### Brano da leggere

Veneto- Divorziati come gli invalidi Tre punti per le case popolari
Il sindaco del capoluogo dolomitico Massaro apre la strada. Agevolazioni e prestiti: il caso Belluno e la nuova legge regionale
VENEZIA – Casa alla moglie, alimenti ai figli, spese legali. E un disastro da un punto di vista psicologico e, alle volte, anche fisico. I divorzi rendono gli uomini (e le donne) invalidi. Almeno a vedere il punteggio che viene loro assegnato per accedere alle case popolari.
La Regione infatti nelle norme «per il sostegno delle famiglie monoparentali e dei genitori separati o divorziati in situazione di difficoltà» assegna agli uomini e alle donne che non navigano nell’oro e che vedono il loro matrimonio tramontare gli stessi punti che vengono attribuiti a chi ha fatto un grave incidente sul lavoro o a chi ha una malattia debilitante dalla nascita.
Ovviamente l’equivalenza del punteggio è solamente un caso, ma spiega bene perchè le associazioni che tutelano le coppie di separati hanno applaudito la Regione e soprattutto hanno dato il massimo sostegno al sindaco di Belluno Jacopo Massaro che ha preceduto tutti riconoscendo ai divorziati lo status di «poveri del XXI secolo» e stanziando sussidi per chi a causa della separazione si trova a dover combattere con uno stipendio che, al netto degli alimenti, non permette di arrivare neanche alla fine della prima settimana del mese. «Tanto di cappello di fronte alla scelta ammirevole del sindaco di Belluno – spiega Luisa Palamidessi, presidente regionale dell’associazione padri separati – Dopo tante chiacchiere e promesse, Belluno è il primo comune in Italia ad aver intrapreso questa strada. Speriamo che tante persone in difficoltà ricevano quanto prima un nuovo aiuto e che anche altre città emulino quanto prima la coraggiosa scelta del sindaco bellunese ». D’altra parte i divorzi in Veneto stanno aumentando e attualmente sono più di 200 mila le famiglie monoparentali. Anche per questo, prima ancora dell’operazione di Massaro, il consiglio regionale ha approvato una legge a firma di Antonio Pipitone e Arianna Lazzarini che mette sul piatto per i divorziati circa 500 mila euro, suddivisi in due fondi di rotazione.

### Compito da svolgere
In base al brano, spiega quale motivo ha spinto il consiglio regionale veneto ad approvare la legge firmata da Antonio Pipitone e Arianna Lazzarini. Rispondi con una, due o tre frasi. Il materiale che segue proviene da un'altra fonte.

### Dati forniti
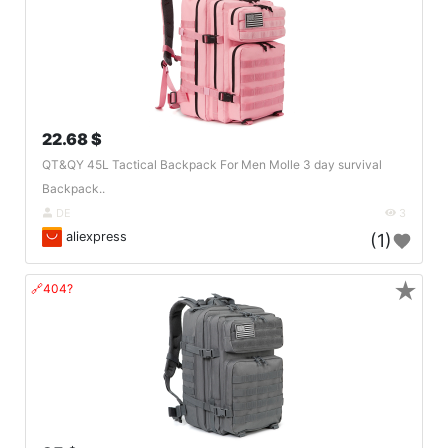
22.68 $
QT&QY 45L Tactical Backpack For Men Molle 3 day survival
Backpack..
DE
3
aliexpress
(1)
★
🔗404?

### Soluzione dell'esercizio
L'aumento dei divorzi in Veneto, dove oggi le famiglie monoparentali sono più di 200 mila, è tra i motivi indicati. Per questo il consiglio regionale ha approvato la legge prima ancora dell'iniziativa di Massaro. La legge destina ai divorziati circa 500 mila euro, suddivisi in due fondi di rotazione.